How to complete this task - Go through the entries, filter for the word "then", and copy every line that has it.

[Items listed in a dataset]
☆ ☆ ☆ ☆

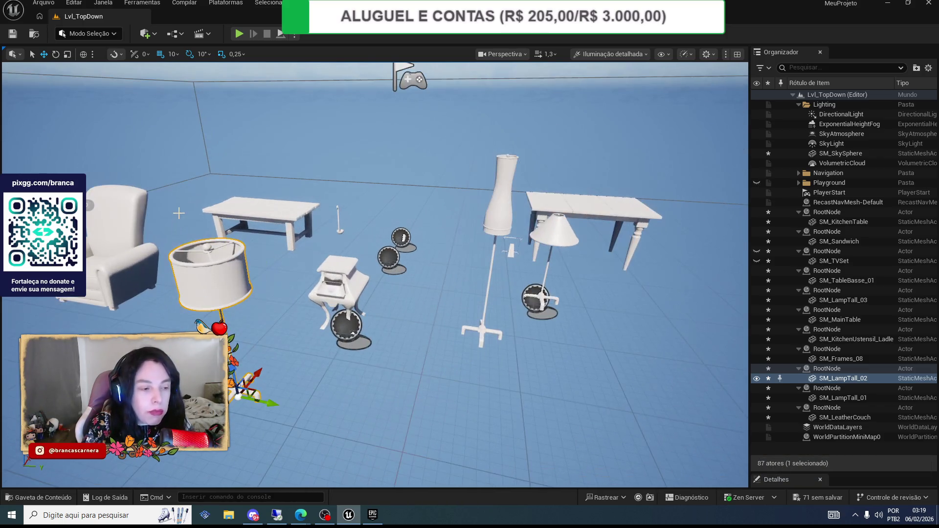
{"action": "scroll", "coordinate": [179, 214], "scroll_direction": "down", "scroll_amount": 8}
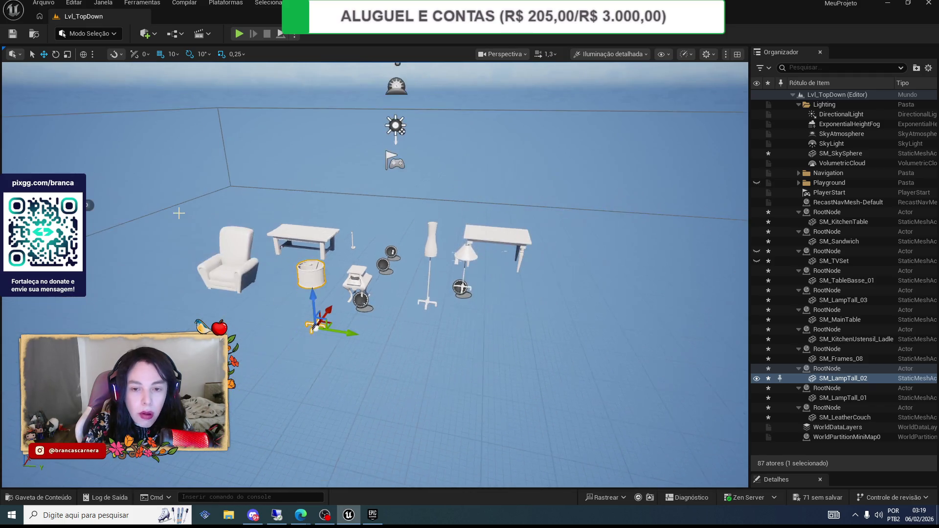
{"action": "scroll", "coordinate": [179, 213], "scroll_direction": "up", "scroll_amount": 8}
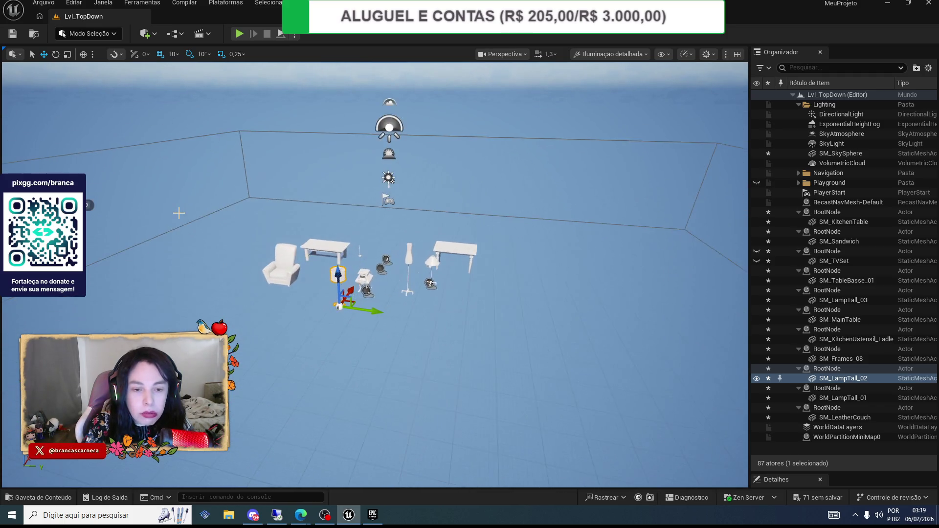
{"action": "scroll", "coordinate": [161, 199], "scroll_direction": "up", "scroll_amount": 3}
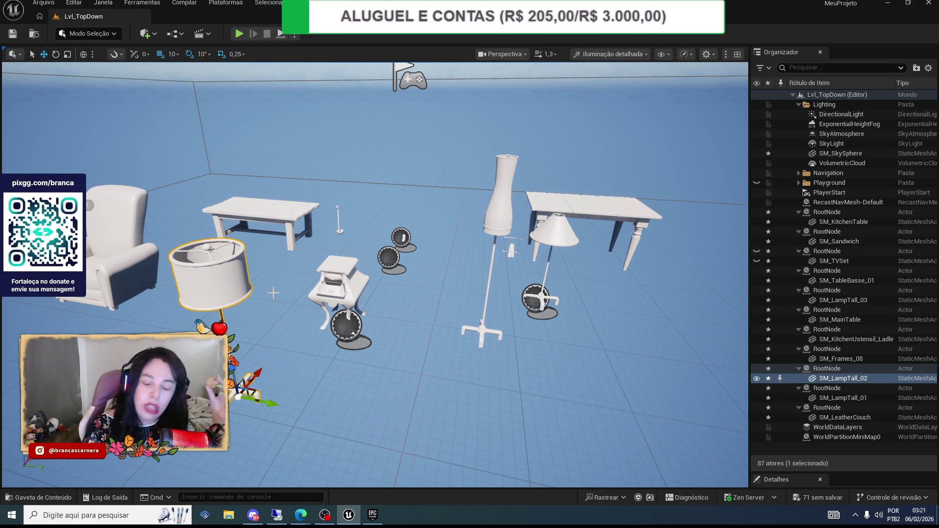
{"action": "key", "text": "Delete"}
{"action": "left_click", "coordinate": [146, 260]}
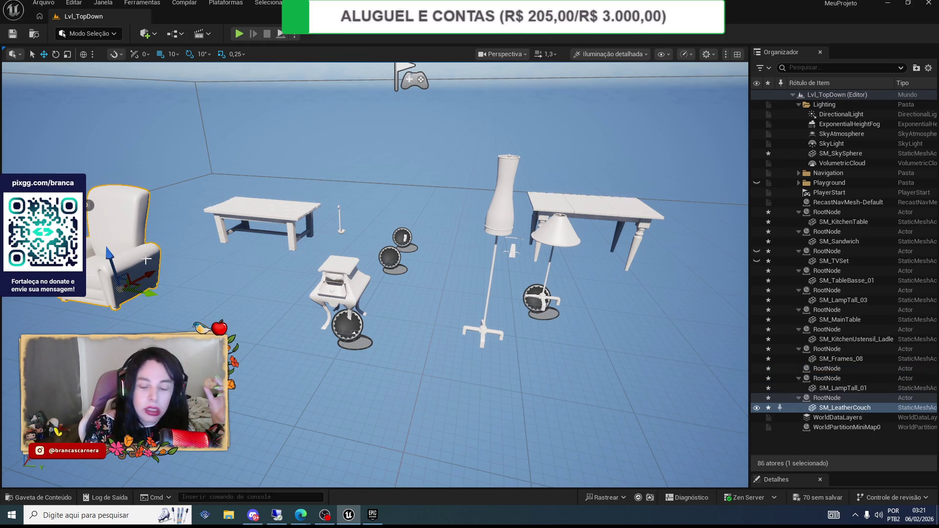
{"action": "key", "text": "Delete"}
- Select the tables, then Ctrl+A and delete every remaining actor, orbiting the emptied grid
{"action": "left_click", "coordinate": [281, 215]}
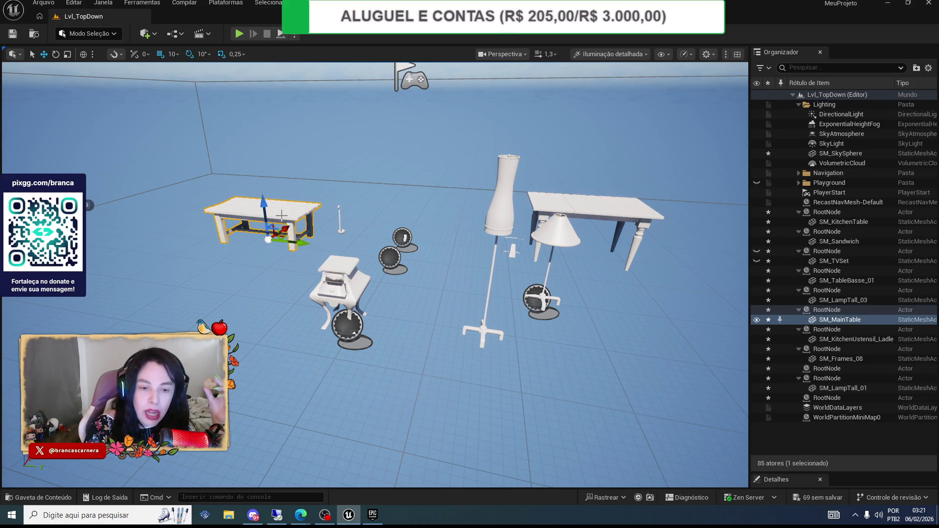
{"action": "left_click", "coordinate": [338, 275]}
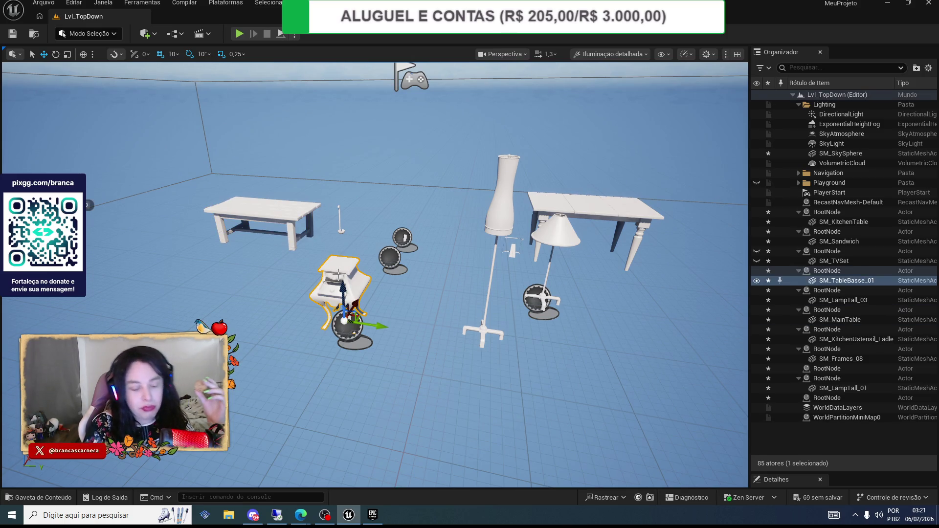
{"action": "key", "text": "ctrl+a"}
{"action": "key", "text": "Delete"}
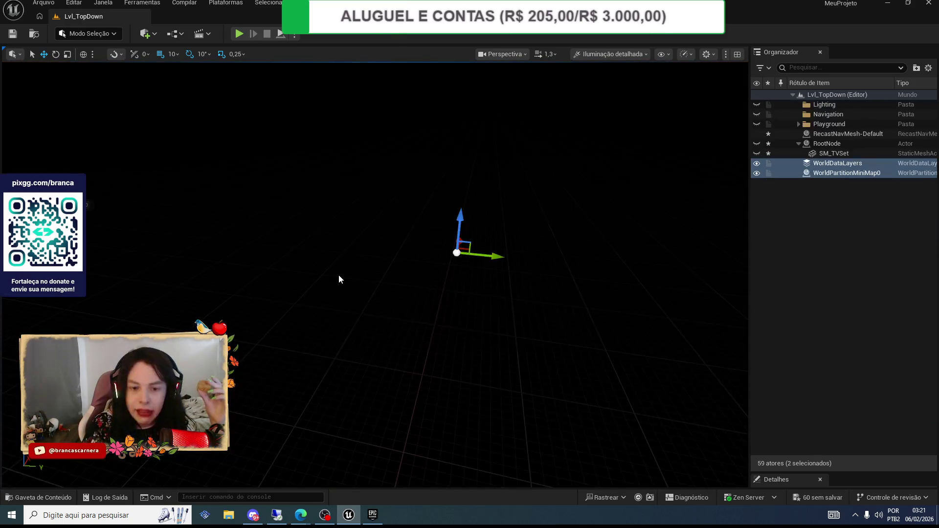
{"action": "mouse_move", "coordinate": [342, 274]}
{"action": "left_mouse_down"}
{"action": "mouse_move", "coordinate": [346, 258]}
{"action": "mouse_move", "coordinate": [497, 213]}
{"action": "mouse_move", "coordinate": [515, 188]}
{"action": "left_mouse_up"}
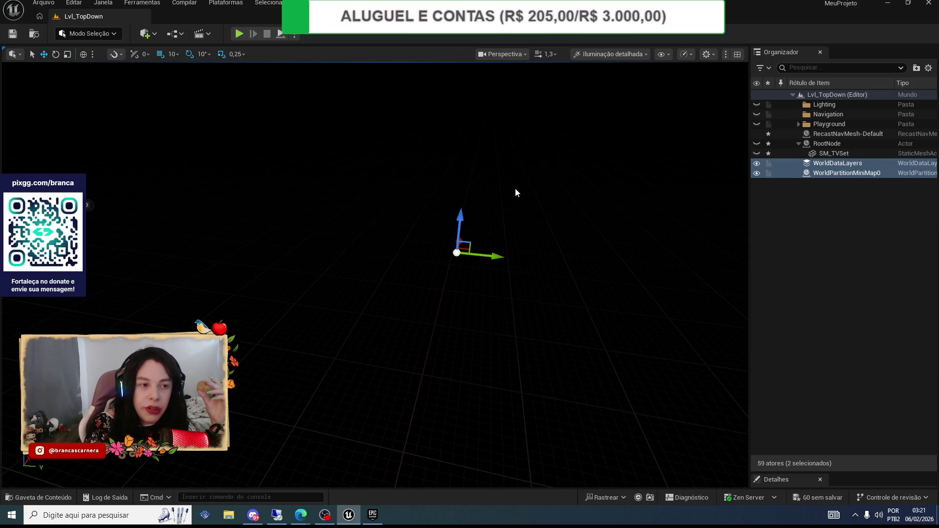
{"action": "mouse_move", "coordinate": [385, 513]}
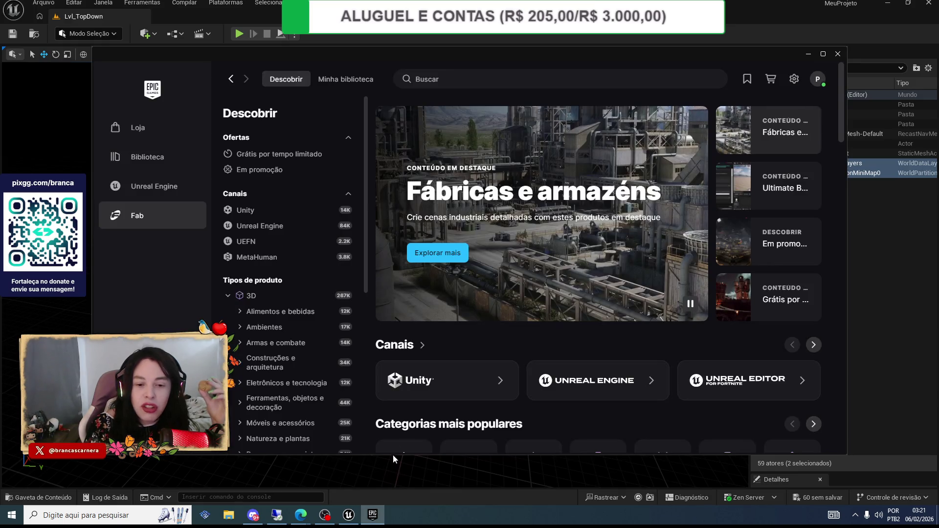
- Browse Fab's Descobrir page, then switch to My Library of owned assets
{"action": "scroll", "coordinate": [444, 319], "scroll_direction": "down", "scroll_amount": 10}
{"action": "scroll", "coordinate": [444, 319], "scroll_direction": "down", "scroll_amount": 5}
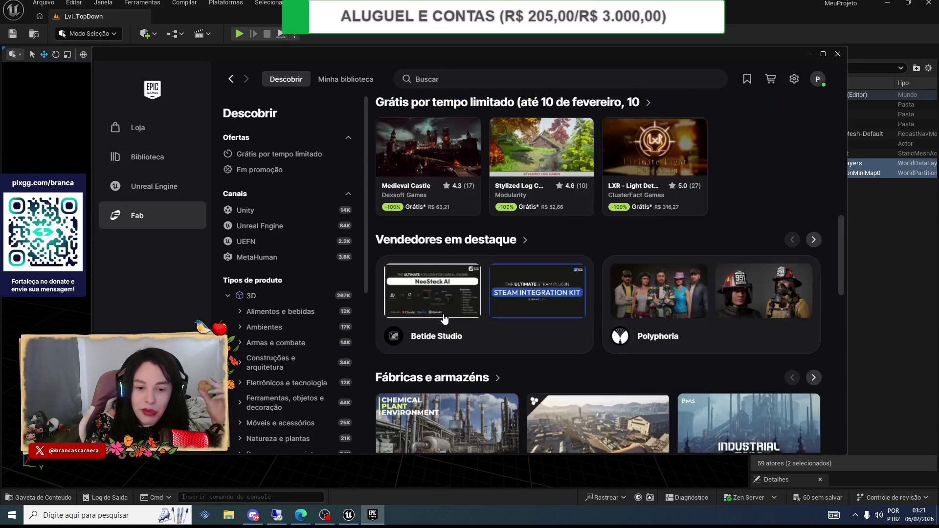
{"action": "scroll", "coordinate": [445, 319], "scroll_direction": "down", "scroll_amount": 5}
{"action": "scroll", "coordinate": [445, 319], "scroll_direction": "down", "scroll_amount": 6}
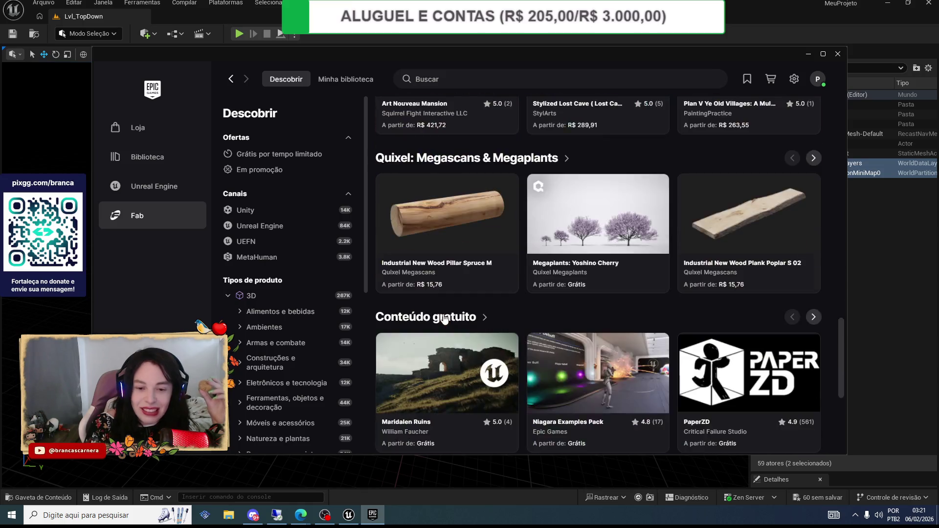
{"action": "scroll", "coordinate": [444, 319], "scroll_direction": "up", "scroll_amount": 20}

☆ ☆ ☆ ☆

Answer space -
- Select the tables, then Ctrl+A and delete every remaining actor, orbiting the emptied grid
- Browse Fab's Descobrir page, then switch to My Library of owned assets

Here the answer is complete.